# BeSt engine oil for 225 bam engine? need to get some ASAP



## Gavin812 (Aug 24, 2015)

What is the best engine oil for a BAM engine?and also where can i get it from ie web or store etc etc ? Need to get some asap really


----------



## Hoggy (May 8, 2002)

Hi, Best oil is a personal opinion,but
Correct Audi Spec is 504/507. Common oils are Castrol Edge FST 5w-30 Fully Syn & Mobil 1 ESP 5w-30 Fully Syn.
Shop around for best price.
http://www.eurocarparts.com/
can some times have the best price with free carriage.
Hoggy.


----------



## Gavin812 (Aug 24, 2015)

Thanks Hoggy....used your link and bought the castrol edge fst 5w30 4l for £33.75 delivered    halfords wanted £46.99!!!!
Thank you again and for quick response to thread


----------



## Hoggy (May 8, 2002)

Gavin812 said:


> Thanks Hoggy....used your link and bought the castrol edge fst 5w30 4l for £33.75 delivered    halfords wanted £46.99!!!!
> Thank you again and for quick response to thread


Hi, [smiley=dude.gif] 
Hoggy.


----------



## 3TT3 (Aug 30, 2014)

Gavin812 said:


> Thanks Hoggy....used your link and bought the castrol edge fst 5w30 4l for £33.75 delivered    halfords wanted £46.99!!!!
> Thank you again and for quick response to thread


The only bad thing about that is castrol and mebbe some others sell 4l containers and that isnt enough for an oil and filter change. It would be only barely enough for an oil change without filter change ..why bother with that


----------



## Gavin812 (Aug 24, 2015)

I see what ya saying BUT lol its still cheaper or should i say better value for your money to buy a 4l and a 1l then buy just a 4l from a highstreet store that sell it for alot more,on this occassion anyways


----------



## Hoggy (May 8, 2002)

3TT3 said:


> Gavin812 said:
> 
> 
> > Thanks Hoggy....used your link and bought the castrol edge fst 5w30 4l for £33.75 delivered    halfords wanted £46.99!!!!
> ...


Hi, Buy 2 x 4 litres, still cheap & plenty left for top ups.
Hoggy.


----------



## DazWaite (Dec 4, 2012)

Quantum long life 3 from Tps is about same price and comes in 5 litres and apparently is identical to castrol edge

Daz


----------



## Hoggy (May 8, 2002)

DazWaite said:


> Quantum long life 3 from Tps is about same price and comes in 5 litres and apparently is identical to castrol edge
> 
> Daz


Hi, Not disputing that, but not every one has TPS in their area or one that will supply the public.
Hoggy.


----------



## andy_k (Sep 5, 2014)

http://www.ebay.co.uk/itm/5W30-VW-GERMA ... 33a83607de

I bought some of this for a recent service, very good price and fits with the vw specs.


----------



## Hoggy (May 8, 2002)

andy_k said:


> http://www.ebay.co.uk/itm/5W30-VW-GERMAN-O-E-M-Spec-5-LITRE-ENGINE-OIL-MANNOL503-01-506-00-505-01-506-01-/221865445342?hash=item33a83607de
> 
> I bought some of this for a recent service, very good price and fits with the vw specs.

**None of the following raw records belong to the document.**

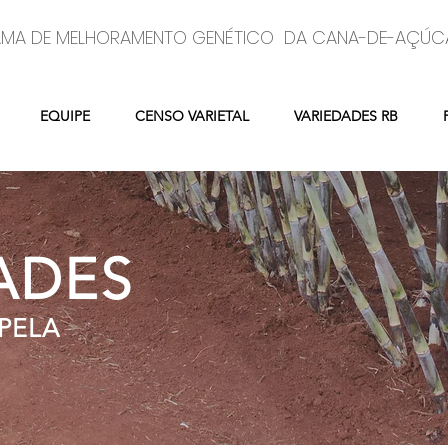
MA DE MELHORAMENTO GENÉTICO DA CANA-DE-AÇÚC
EQUIPE
CENSO VARIETAL
VARIEDADES RB
ADES
PELA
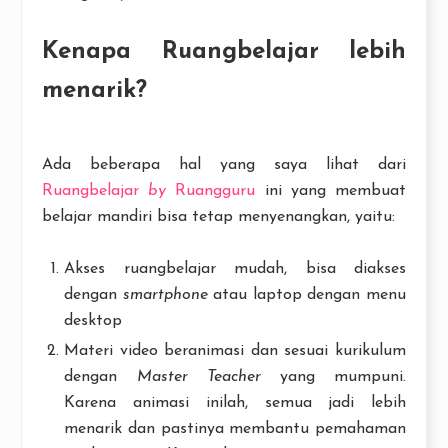
Kenapa Ruangbelajar lebih
menarik?
Ada beberapa hal yang saya lihat dari
Ruangbelajar
by
Ruangguru
ini yang membuat
belajar mandiri bisa tetap menyenangkan, yaitu:
Akses ruangbelajar mudah, bisa diakses
dengan
smartphone
atau laptop dengan menu
desktop
Materi video beranimasi dan sesuai kurikulum
dengan
Master Teacher
yang mumpuni.
Karena animasi inilah, semua jadi lebih
menarik dan pastinya membantu pemahaman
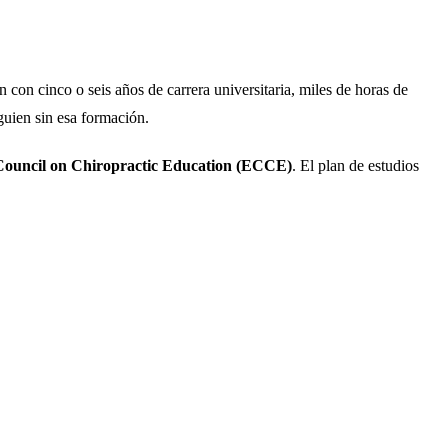
n con cinco o seis años de carrera universitaria, miles de horas de
guien sin esa formación.
ouncil on Chiropractic Education (ECCE)
. El plan de estudios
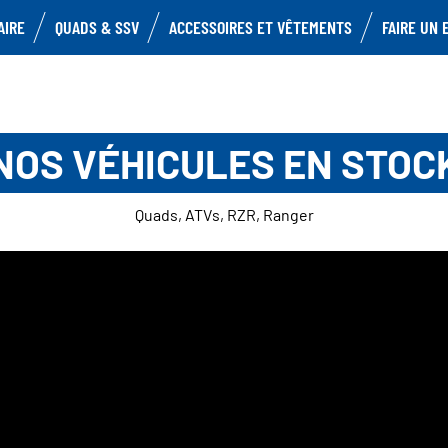
AIRE
QUADS & SSV
ACCESSOIRES ET VÊTEMENTS
FAIRE UN 
NOS VÉHICULES EN STOC
Quads, ATVs, RZR, Ranger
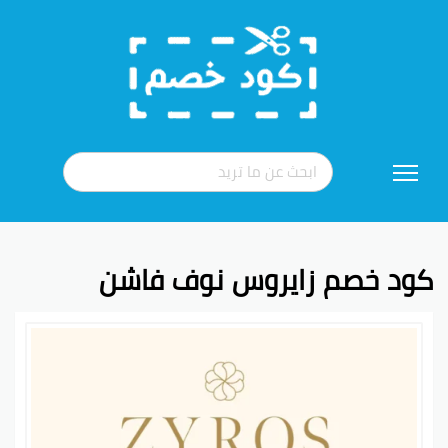
تخطي
إلى
المحتوى
كود خصم زايروس نوف فاشن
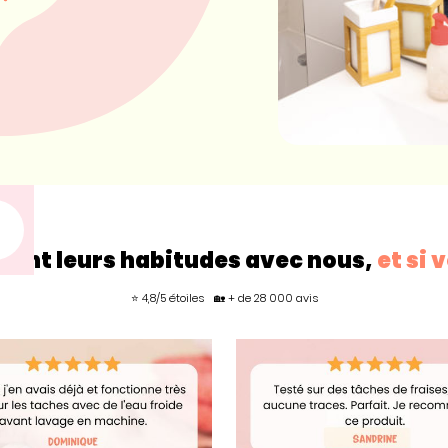
gent leurs habitudes avec nous,
et si 
⭐ 4,8/5 étoiles
🏡 + de 28 000 avis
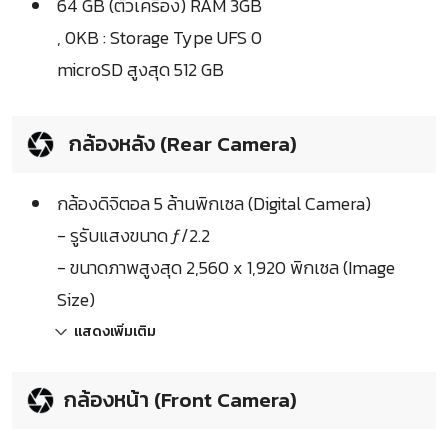
64 GB (ตัวเครื่อง) RAM 3GB
, 0KB : Storage Type UFS 0
microSD สูงสุด 512 GB
กล้องหลัง (Rear Camera)
กล้องดิจิตอล 5 ล้านพิกเซล (Digital Camera)
- รูรับแสงขนาด ƒ/2.2
- ขนาดภาพสูงสุด 2,560 x 1,920 พิกเซล (Image
Size)
แสดงเพิ่มเติม
กล้องหน้า (Front Camera)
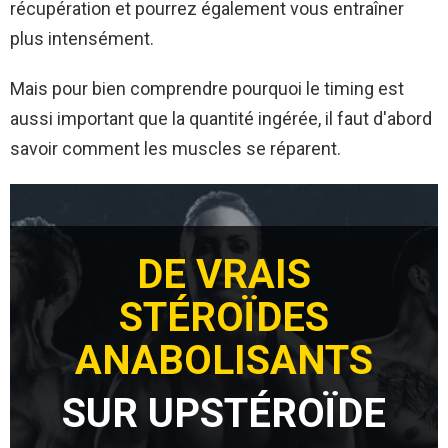
récupération et pourrez également vous entraîner
plus intensément.
Mais pour bien comprendre pourquoi le timing est
aussi important que la quantité ingérée, il faut d'abord
savoir comment les muscles se réparent.
DE VRAIS
STÉROÏDES
ANABOLISANTS
SUR UPSTÉROÏDE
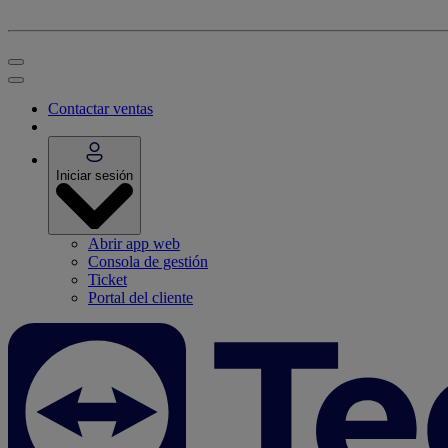
Contactar ventas
Iniciar sesión
Abrir app web
Consola de gestión
Ticket
Portal del cliente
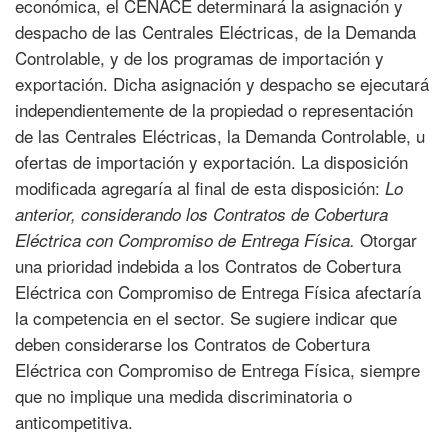
económica, el CENACE determinará la asignación y
despacho de las Centrales Eléctricas, de la Demanda
Controlable, y de los programas de importación y
exportación. Dicha asignación y despacho se ejecutará
independientemente de la propiedad o representación
de las Centrales Eléctricas, la Demanda Controlable, u
ofertas de importación y exportación. La disposición
modificada agregaría al final de esta disposición:
Lo
anterior, considerando los Contratos de Cobertura
Otorgar
Eléctrica con Compromiso de Entrega Física.
una prioridad indebida a los Contratos de Cobertura
Eléctrica con Compromiso de Entrega Física afectaría
la competencia en el sector. Se sugiere indicar que
deben considerarse los Contratos de Cobertura
Eléctrica con Compromiso de Entrega Física, siempre
que no implique una medida discriminatoria o
anticompetitiva.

Hi, 503.01 is the correct old spec oil. Nothing wrong with that but 504/507 is the latest spec.
As I said the Best oil is a personal opinion.
Hoggy.


----------



## David C (Apr 15, 2013)

Hoggy said:


> andy_k said:
> 
> 
> > http://www.ebay.co.uk/itm/5W30-VW-GERMAN-O-E-M-Spec-5-LITRE-ENGINE-OIL-MANNOL503-01-506-00-505-01-506-01-/221865445342?hash=item33a83607de
> ...


That oil is 504.00/507.00 too.
Just a badly worded description on eBay.


----------



## 3TT3 (Aug 30, 2014)

yeh its full spec..I linked it before from some other poster who linked it :lol: ..
Im not saying castrol wouldnt be better , or the best..I just find the 4L thing annoying from a couple of standpoints.
1. it isnt enough for a full oil and filter change
2.Oil and filter change , you cant pour all the old crap oil into the container after draining
3. the pricing on a 4l vs 5l container skews things vs other suppliers..its not like "fairy super concentrate", less water smaller bottle ,will last just as long. We need the full quantity 

Theres deals on 4l bottles ++++ you get a 1l bottle too at x reduced price..I dont care.

Id like a big fat full oil and filter change 5l bottle thx v much..I think its more like 4.6 L needed and then have 400ml spare for top ups.. n so on.


----------



## Hoggy (May 8, 2002)

David C said:


> Hoggy said:
> 
> 
> > andy_k said:
> ...


Hi, True, found it on their website.
http://mannol.de/en/?action=accessory_c ... LL%205W-30
Hoggy.


----------



## Sandy (May 5, 2014)

I paid 50 quid for a 20 litre drum from eurocarparts but its 5w 40 fully synthetic triple qx 
Last time it was 37 all in for the same on offer


----------



## paulw12 (Mar 31, 2015)

Worth looking at carparts4less when using ECP, they are usually cheaper and are linked somehow as their part numbers are identical.
Got 5L shell for £29.99 delivered
http://www.carparts4less.co.uk/cp4l/c/A ... 2cf&000398


----------